На секунду взгляд его вновь обратился на нее, и в серых глазах, широко раскрытых и ясных, было восхищение. А потом они снова стали отчужденными, далекими, и сердце у Скарлетт упало — она поняла: он думал не о том, что они могут умереть с голоду. Вечно они говорят на разных языках. Но она так любила его, что, когда он замыкался в себе, как сейчас, ей казалось, будто теплое солнце ушло с небосклона и она осталась в холодном сыром полумраке. Ей хотелось схватить его за плечи, привлечь к себе, заставить наконец осознать, что она живая, а не вычитанная им или вымечтанная. Вот если бы вновь почувствовать, что они — одно целое, как в тот давний день, когда он вернулся домой из Европы, стоял на ступеньках Тары и улыбался ей.
— Голодать — не очень-то приятно, — сказал он. — Я это знаю, потому что голодал, но я не боюсь голода.

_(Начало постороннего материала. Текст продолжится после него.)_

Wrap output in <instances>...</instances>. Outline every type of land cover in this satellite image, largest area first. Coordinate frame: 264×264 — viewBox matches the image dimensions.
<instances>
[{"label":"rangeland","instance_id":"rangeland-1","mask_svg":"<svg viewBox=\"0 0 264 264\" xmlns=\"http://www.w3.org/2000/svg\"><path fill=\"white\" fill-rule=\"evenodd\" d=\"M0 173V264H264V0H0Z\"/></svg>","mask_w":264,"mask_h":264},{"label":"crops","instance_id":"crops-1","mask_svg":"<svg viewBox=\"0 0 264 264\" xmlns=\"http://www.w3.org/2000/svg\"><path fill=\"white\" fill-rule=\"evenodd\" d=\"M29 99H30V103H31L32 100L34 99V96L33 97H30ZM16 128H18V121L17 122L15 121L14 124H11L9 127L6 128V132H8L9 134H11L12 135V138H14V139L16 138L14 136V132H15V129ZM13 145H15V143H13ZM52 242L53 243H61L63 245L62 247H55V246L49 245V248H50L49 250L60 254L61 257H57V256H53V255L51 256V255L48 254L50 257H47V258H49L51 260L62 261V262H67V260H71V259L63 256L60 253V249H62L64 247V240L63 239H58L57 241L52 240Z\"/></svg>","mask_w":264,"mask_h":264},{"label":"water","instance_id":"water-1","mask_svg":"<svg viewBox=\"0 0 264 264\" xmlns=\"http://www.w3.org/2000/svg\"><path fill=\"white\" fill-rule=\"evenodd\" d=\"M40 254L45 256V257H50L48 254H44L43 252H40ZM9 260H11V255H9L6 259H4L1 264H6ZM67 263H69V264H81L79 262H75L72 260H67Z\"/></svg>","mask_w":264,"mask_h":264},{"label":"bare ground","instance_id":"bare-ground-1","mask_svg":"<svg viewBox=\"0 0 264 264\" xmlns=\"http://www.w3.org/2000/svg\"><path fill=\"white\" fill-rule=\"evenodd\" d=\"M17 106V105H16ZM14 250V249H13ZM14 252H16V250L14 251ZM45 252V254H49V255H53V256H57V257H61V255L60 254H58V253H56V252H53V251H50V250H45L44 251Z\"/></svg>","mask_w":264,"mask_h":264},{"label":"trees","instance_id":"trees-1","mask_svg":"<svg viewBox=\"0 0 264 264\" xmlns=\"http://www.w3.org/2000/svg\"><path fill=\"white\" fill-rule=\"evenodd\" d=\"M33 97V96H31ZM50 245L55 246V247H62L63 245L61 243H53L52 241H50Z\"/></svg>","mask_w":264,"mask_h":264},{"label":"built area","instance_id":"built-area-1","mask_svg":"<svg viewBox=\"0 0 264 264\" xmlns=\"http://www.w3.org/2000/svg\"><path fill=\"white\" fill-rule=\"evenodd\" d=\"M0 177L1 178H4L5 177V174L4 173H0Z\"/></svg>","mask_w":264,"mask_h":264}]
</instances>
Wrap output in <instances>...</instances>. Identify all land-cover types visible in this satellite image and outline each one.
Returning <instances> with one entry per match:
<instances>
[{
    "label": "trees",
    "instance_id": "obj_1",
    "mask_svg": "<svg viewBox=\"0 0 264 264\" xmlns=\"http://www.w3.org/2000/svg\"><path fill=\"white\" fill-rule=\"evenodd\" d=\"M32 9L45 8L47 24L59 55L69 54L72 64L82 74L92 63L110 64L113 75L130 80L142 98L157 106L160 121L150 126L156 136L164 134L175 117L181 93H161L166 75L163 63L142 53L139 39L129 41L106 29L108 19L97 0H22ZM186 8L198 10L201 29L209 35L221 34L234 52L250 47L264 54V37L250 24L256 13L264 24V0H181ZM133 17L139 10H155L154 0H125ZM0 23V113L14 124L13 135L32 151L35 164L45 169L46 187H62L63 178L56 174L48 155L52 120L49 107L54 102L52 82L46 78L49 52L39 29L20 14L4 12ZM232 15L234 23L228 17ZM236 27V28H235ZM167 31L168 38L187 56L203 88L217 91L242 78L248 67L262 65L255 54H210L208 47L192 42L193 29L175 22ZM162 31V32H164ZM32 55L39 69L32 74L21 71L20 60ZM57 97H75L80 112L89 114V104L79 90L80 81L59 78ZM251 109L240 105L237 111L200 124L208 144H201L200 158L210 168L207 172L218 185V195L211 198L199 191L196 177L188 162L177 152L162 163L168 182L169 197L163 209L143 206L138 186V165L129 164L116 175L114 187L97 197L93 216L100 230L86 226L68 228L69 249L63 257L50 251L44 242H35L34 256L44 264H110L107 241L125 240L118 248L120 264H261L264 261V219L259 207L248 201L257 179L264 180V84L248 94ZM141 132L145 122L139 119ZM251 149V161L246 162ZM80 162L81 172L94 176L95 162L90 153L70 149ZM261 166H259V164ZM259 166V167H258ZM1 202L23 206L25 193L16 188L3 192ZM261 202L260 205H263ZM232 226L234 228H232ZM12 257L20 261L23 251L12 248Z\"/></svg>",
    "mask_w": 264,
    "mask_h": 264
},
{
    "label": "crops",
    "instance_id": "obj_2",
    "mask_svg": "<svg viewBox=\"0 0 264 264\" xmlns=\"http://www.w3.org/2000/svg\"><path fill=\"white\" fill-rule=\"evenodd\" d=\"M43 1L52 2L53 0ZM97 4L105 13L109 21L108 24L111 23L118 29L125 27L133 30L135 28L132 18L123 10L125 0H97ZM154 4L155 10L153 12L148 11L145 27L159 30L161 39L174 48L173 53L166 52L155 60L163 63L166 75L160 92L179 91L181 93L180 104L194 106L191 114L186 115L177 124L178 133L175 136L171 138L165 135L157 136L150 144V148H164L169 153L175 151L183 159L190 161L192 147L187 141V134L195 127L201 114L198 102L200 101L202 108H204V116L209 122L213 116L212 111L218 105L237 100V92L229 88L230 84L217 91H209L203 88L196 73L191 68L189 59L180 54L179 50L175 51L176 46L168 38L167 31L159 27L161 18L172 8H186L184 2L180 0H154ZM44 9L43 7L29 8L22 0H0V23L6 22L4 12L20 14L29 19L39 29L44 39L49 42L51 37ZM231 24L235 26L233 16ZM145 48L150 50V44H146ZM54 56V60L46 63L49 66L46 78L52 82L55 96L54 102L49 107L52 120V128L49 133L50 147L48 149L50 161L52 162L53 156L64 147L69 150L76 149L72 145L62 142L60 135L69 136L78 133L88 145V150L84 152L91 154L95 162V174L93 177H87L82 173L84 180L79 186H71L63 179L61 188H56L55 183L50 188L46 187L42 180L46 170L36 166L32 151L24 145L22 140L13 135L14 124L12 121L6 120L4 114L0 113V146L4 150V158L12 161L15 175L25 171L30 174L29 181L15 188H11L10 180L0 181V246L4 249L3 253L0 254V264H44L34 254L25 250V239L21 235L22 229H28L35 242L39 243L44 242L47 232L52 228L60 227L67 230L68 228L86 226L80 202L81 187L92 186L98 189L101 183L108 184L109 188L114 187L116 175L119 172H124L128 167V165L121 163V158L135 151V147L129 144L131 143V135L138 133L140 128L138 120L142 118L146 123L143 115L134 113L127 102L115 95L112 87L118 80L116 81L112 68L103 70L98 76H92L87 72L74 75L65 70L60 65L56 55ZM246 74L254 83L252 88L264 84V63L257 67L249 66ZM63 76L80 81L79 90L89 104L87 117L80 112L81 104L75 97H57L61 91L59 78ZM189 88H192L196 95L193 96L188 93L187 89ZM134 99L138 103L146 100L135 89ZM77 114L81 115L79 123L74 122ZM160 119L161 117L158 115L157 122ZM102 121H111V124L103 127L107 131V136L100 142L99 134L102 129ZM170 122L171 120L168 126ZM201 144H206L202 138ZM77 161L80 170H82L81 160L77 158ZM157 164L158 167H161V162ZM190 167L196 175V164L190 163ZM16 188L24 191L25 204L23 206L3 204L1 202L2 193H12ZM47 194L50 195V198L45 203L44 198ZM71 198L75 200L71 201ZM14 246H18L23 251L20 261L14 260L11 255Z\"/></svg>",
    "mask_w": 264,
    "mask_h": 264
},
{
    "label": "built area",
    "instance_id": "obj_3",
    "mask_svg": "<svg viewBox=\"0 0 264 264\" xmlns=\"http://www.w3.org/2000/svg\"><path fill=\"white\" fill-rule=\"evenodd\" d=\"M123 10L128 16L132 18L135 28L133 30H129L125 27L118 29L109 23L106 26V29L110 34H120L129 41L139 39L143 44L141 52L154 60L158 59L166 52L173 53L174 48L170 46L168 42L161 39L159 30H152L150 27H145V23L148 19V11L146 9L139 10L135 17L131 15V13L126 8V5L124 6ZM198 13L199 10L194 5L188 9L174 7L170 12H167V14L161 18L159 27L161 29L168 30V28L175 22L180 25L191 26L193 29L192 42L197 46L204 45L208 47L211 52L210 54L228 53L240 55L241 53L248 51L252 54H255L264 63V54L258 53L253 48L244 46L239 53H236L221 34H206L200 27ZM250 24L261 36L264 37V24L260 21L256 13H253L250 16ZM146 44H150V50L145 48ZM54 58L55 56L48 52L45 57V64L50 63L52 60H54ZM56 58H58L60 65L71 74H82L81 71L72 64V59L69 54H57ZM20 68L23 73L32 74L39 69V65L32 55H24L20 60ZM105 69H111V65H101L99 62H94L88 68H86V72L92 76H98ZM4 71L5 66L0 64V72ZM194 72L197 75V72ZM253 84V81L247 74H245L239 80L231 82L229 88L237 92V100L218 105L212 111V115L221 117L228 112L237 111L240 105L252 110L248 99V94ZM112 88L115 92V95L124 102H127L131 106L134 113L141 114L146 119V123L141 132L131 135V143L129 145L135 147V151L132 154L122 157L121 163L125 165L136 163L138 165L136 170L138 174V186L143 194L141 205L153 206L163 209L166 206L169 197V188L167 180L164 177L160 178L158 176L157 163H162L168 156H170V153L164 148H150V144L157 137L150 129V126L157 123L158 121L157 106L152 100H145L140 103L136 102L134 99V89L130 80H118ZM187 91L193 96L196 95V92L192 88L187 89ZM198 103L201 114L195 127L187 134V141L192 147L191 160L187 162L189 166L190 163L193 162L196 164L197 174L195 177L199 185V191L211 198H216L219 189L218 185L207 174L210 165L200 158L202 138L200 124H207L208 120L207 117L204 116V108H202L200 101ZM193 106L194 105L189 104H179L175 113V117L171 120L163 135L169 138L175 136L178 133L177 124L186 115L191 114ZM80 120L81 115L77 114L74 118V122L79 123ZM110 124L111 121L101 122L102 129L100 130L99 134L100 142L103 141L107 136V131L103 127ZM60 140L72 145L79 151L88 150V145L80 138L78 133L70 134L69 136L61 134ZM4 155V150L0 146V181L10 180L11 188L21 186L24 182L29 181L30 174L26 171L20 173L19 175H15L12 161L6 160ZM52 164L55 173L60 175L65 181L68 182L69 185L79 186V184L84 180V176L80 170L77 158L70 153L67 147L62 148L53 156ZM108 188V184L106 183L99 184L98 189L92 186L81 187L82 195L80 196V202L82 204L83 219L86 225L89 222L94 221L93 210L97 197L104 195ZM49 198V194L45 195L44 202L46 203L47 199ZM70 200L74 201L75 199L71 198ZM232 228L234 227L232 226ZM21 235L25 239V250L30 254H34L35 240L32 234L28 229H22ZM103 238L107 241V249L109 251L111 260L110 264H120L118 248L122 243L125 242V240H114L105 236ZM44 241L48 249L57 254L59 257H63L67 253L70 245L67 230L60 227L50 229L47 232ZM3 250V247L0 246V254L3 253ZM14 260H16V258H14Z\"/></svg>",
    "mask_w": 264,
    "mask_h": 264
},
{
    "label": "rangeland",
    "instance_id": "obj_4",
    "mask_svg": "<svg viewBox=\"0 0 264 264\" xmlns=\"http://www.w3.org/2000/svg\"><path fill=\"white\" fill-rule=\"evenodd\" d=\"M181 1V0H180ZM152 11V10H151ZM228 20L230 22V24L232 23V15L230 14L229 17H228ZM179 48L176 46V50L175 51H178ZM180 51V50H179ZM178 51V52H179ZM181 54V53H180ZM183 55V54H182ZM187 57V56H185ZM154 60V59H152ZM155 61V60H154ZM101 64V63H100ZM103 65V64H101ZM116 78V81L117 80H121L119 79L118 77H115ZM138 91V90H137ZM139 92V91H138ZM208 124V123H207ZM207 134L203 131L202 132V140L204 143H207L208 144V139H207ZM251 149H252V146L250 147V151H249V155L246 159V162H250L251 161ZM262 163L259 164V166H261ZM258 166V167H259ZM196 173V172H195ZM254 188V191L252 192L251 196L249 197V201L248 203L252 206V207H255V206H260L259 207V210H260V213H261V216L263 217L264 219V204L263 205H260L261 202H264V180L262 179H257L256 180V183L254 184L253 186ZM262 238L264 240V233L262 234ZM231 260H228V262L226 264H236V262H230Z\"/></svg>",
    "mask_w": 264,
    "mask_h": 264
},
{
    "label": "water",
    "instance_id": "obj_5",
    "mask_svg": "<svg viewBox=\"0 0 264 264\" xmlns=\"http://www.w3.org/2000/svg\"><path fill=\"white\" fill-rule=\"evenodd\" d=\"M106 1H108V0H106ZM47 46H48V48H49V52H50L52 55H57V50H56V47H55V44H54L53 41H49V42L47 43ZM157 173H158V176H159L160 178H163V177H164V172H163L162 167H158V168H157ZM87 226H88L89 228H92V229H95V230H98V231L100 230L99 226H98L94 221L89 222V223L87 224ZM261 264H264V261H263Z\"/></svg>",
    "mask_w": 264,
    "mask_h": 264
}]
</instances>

Я боюсь жизни, лишенной неспешной красоты нашего мира, которого уже нет.
Скарлетт в отчаянии подумала, что Мелани поняла бы его. Эшли с Мелани вечно болтают о всяких глупостях — стихи, книги, мечты, лунный свет, звездная пыль… Ему не страшно то, что страшит ее, Скарлетт, — не страшны режущие боли в голодном желудке, пронизывающий зимний ветер, выселение из Тары. Его терзает какой-то иной страх, которого она никогда не знала и не может вообразить. Честное слово, ну чего в этом мире еще бояться, если не голода, холода и возможности лишиться крова?
А ведь ей казалось, что если она будет внимательно слушать Эшли, то поймет его.
— Вот как?! — произнесла она, и в голосе ее прозвучало разочарование ребенка, который, развернув яркую бумажную обертку, обнаружил, что внутри ничего нет.
При этом возгласе Эшли печально улыбнулся, как бы прося у нее прощения.
— Извините меня, Скарлетт, за все, что я тут наговорил. Вы не можете меня понять, потому что не знаете страха. У вас сердце льва, вы начисто лишены воображения, и я вам завидую. Вас не страшит встреча с действительностью, и вы не станете бежать от нее, как я.